▶ [TASK INPUTS]:
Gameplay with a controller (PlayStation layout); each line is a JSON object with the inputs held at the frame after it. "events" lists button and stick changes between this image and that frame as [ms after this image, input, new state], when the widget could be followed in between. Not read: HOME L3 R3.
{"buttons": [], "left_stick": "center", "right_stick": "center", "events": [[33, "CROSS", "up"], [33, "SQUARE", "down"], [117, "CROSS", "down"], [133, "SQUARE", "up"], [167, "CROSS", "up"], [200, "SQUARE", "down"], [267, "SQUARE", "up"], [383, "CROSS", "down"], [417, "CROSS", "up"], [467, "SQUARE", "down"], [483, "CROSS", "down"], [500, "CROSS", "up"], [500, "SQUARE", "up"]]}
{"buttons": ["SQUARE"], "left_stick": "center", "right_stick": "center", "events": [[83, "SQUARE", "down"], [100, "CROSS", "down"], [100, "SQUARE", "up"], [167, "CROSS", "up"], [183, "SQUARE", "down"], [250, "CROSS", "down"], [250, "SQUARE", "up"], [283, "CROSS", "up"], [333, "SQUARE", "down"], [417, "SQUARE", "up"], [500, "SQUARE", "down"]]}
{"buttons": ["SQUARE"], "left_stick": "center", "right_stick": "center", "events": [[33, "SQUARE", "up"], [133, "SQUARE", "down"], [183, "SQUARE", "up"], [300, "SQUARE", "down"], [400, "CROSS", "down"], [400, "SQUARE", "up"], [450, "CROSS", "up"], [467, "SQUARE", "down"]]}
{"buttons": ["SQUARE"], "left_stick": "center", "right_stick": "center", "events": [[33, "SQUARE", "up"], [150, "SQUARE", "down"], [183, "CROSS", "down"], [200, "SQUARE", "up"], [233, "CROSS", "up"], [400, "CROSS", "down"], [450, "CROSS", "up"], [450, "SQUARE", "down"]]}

▶ [TASK OBJECTIVE]: Retype the complete listing exactly.

▶ [YOUR SOLUTION]:
Gameplay with a controller (PlayStation layout); each line is a JSON object with the inputs held at the frame after it. "events" lists button and stick changes between this image and that frame as [ms after this image, input, new state], when the widget could be followed in between. Not read: HOME L3 R3.
{"buttons": [], "left_stick": "center", "right_stick": "center", "events": [[33, "CROSS", "up"], [33, "SQUARE", "down"], [117, "CROSS", "down"], [133, "SQUARE", "up"], [167, "CROSS", "up"], [200, "SQUARE", "down"], [267, "SQUARE", "up"], [383, "CROSS", "down"], [417, "CROSS", "up"], [467, "SQUARE", "down"], [483, "CROSS", "down"], [500, "CROSS", "up"], [500, "SQUARE", "up"]]}
{"buttons": ["SQUARE"], "left_stick": "center", "right_stick": "center", "events": [[83, "SQUARE", "down"], [100, "CROSS", "down"], [100, "SQUARE", "up"], [167, "CROSS", "up"], [183, "SQUARE", "down"], [250, "CROSS", "down"], [250, "SQUARE", "up"], [283, "CROSS", "up"], [333, "SQUARE", "down"], [417, "SQUARE", "up"], [500, "SQUARE", "down"]]}
{"buttons": ["SQUARE"], "left_stick": "center", "right_stick": "center", "events": [[33, "SQUARE", "up"], [133, "SQUARE", "down"], [183, "SQUARE", "up"], [300, "SQUARE", "down"], [400, "CROSS", "down"], [400, "SQUARE", "up"], [450, "CROSS", "up"], [467, "SQUARE", "down"]]}
{"buttons": ["SQUARE"], "left_stick": "center", "right_stick": "center", "events": [[33, "SQUARE", "up"], [150, "SQUARE", "down"], [183, "CROSS", "down"], [200, "SQUARE", "up"], [233, "CROSS", "up"], [400, "CROSS", "down"], [450, "CROSS", "up"], [450, "SQUARE", "down"]]}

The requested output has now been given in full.